SERGEJ IN DER URNE beginnt, scheinbar vertraut, wie ein gängiges Sub-Genre: Boris Hars-Tschachotin ist auf Spurensuche in Europa – dem Lebensweg seines Urgroßvaters Sergej Stepanowitsch Tschachotin (1883-1973) folgend. Doch die Recherche nimmt gleich zu Beginn des Films eine unerwartete Wendung: Der Filmemacher entdeckt die Urne Sergejs auf dem Wohnzimmerschrank seines Großonkels in Paris. Die strittige Frage nach dem seit über 30 Jahren ausstehenden Begräbnis des Urgroßvaters wird zum roten Faden einer europäischen Familiensaga. Dabei gerät der Urenkel in einen Strudel familiärer Abgründe, in dem persönliches Schicksal und politische Geschichte miteinander verschwimmen. Das DOK.fest München zeichnete SERGEJ IN DER URNE 2010 als Besten Deutschsprachigen Dokumentarfilm aus.

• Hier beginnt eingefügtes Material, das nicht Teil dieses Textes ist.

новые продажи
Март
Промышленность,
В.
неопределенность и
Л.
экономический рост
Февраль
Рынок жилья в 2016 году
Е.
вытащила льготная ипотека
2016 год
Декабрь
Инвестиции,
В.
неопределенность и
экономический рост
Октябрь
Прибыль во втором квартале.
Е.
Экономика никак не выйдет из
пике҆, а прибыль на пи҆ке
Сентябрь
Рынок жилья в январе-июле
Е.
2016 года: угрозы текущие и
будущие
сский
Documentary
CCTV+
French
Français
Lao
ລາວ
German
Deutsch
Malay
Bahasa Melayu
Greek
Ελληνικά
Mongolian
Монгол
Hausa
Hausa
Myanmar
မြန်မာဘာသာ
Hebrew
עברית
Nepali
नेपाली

Zwischen Wissenschaft und Politik, zwischen Berufung und Familie hin- und hergerissen, schrieb sich Sergejs Leben unauslöschbar in die Biografien seiner fünf Frauen und acht Söhne ein. Erstmals sprechen vier von ihnen über die wechselvolle Geschichte ihres Vaters; kontrovers und voller Emotionen, denn über allen Biografien steht bis heute der übergroße Schatten des Vaters. “Er will immer die Welt retten, aber was wird aus uns?!”, fragte Sergejs Sohn Eugen.

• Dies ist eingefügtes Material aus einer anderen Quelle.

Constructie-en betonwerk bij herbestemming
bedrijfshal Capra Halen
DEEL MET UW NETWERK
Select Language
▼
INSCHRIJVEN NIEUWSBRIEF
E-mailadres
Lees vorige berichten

Als Mikrobiologe forschte Sergej an neuen Krebstherapien und wurde zum Wegbereiter moderner Lasertechnik. Doch als Kämpfer und schließlich Bekämpfter der Russischen Revolution, als Initiator der Widerstandskampagne „Dreipfeil gegen Hakenkreuz“ in Deutschland, als Autor des französischen Standardwerkes zur Massenpropaganda „Le viol des foules par la propagande politique“ („Die Vergewaltigung der Massen”), als Anti-Atomkraft-Aktivist und als Visionär einer internationalen Friedensgemeinschaft trieben die politischen Systeme seiner Zeit den Wissenschaftler und Familienvater immer wieder ins Exil, zum Neuanfang und in den Untergrund.